塗安寧看著他認真的樣子,笑了聲,"你這麽大度啊?"還說什麽就算她愛上了別人?她是那種看起來很隨便的人嗎?

胡薄言有些莫名其妙,重點不是這個吧,她的反應難道不應該是反握住他的手,然後深情款款的說:"我不會離開你的。"這樣才對啊!

他剛想說話,突然,摩天輪劇烈的晃動了起來。

胡薄言下意識的緊緊抱著塗安寧,"不怕,不怕有我在!"

"嗯…我..我不怕!"塗安寧給自己壯膽。

"啊!"

摩天輪更加距離的晃動了起來,塗安寧直接從座位上滾了下來,胡薄言蹲在地上把她抱起來,用力的抱住她。

"有我在,不怕。"他也很怕,但是他不能表現出來。他牢牢的將塗安寧禁錮在懷裏,手掌一下一下的拍著她的後背。

其他人已經在嚎啕大哭了,胡薄言擡頭看去,大都失去了理智,撕心裂肺的抱住身邊的人。

塗安寧控制不住的發抖,眼淚不經允許奪眶而出,這一刻,生死之間,她想到家裏嗷嗷待哺的兩個孩子,想到自己才二十四歲,想到…身邊的人,還沒有告訴他,她也一直愛著他呢,她好後悔,為什麽當時要和他慪氣,為什麽要浪費時間在爭吵上面,為什麽要死撐著不告訴他自己真實的想法?為什麽…為什麽…難道這是老天對她的懲罰嗎?

"安寧,別怕,別怕。

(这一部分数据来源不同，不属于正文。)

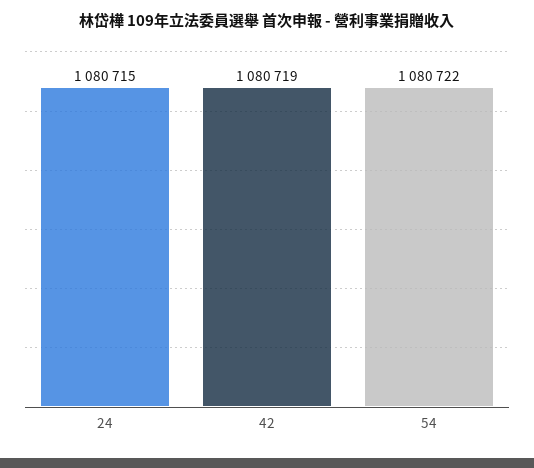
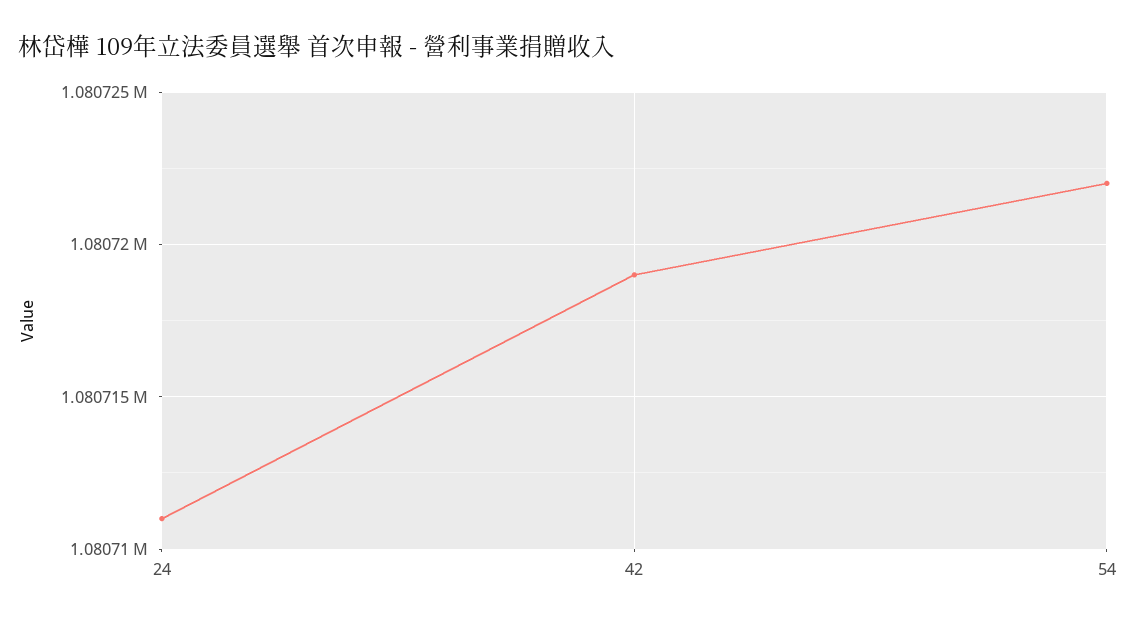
  {
-   "24": 1080715,
+   "24": 1080711,
    "42": 1080719,
    "54": 1080722
  }

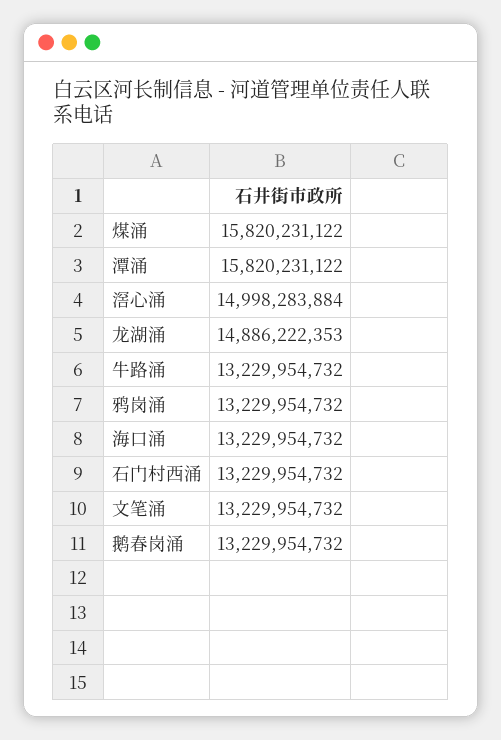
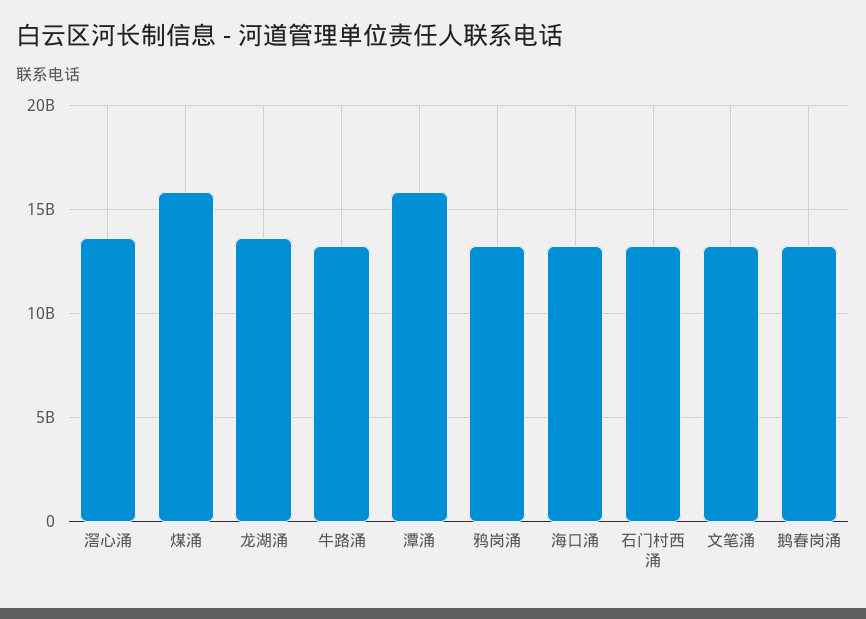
  {
    "煤涌": 15820231122,
    "潭涌": 15820231122,
-   "滘心涌": 14998283884,
+   "滘心涌": 13500000000,
-   "龙湖涌": 14886222353,
+   "龙湖涌": 13500000000,
    "牛路涌": 13229954732,
    "鸦岗涌": 13229954732,
    "海口涌": 13229954732,
    "石门村西涌": 13229954732,
    "文笔涌": 13229954732,
    "鹅春岗涌": 13229954732
  }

"

她窩在他懷裏,終於放聲痛哭起來,胡薄言吻著她的頭發,用盡全身力氣將她抱住。如果真的到那一刻,他一定會努力讓她活下來的。

"吱…啊!"

摩天輪還在晃動,一次比一次強烈,哭喊聲也一次比一次絕望。

胡薄言此時後悔極了,如果不是他,這一切都不會發生,如果時間可以重來,他寧願塗安寧永遠都不原諒自己,也不願意失去她。

"吱……"摩天輪又晃了下,不過這一次很輕,很微小,接著便穩穩的停住了。

過了大概一分鐘,摩天輪終於恢覆正常了。

胡薄言擡頭看著周圍,人們的臉上都露出了劫後餘生的慶幸。

"安寧。"他輕聲喚道,"沒事了,我們很快就能下去了。"他發誓,以後再也不帶她來坐摩天輪了。

塗安寧慢慢擡起臉,抽噎著說不出話來,只是看著胡薄言,手還緊緊的攥著胡薄言的衣袖。

胡薄言輕輕擦去她的眼淚,動作極盡溫柔,"都變成小花貓了。"他微微一笑。

他本意是想讓塗安寧放松下來,可誰知他剛說完,塗安寧又哭了起來,比剛才還要大聲。

……

很快,他們平安落地,何蔓青已經在焦急的等待著了。一見到他們就立刻沖了上去,抱住塗安寧。"嚇死我了!沒事就好,沒事就好。"她不斷的重覆著這句話。

胡薄言這時才真真正正的喘了一口氣,他的後背已經被汗水浸濕,黏膩的緊貼在身上。額頭前的頭發落下來,也已經被汗水打濕。他揉了揉發酸的手臂,想來那裏一定被塗安寧留下了"痕跡"。

回去的路上,塗安寧坐在後座,被何蔓青半擁著,眼神呆滯,沒有焦距。

她好像受了很大的刺激,從平安落地之後便一直沈默,一言不發。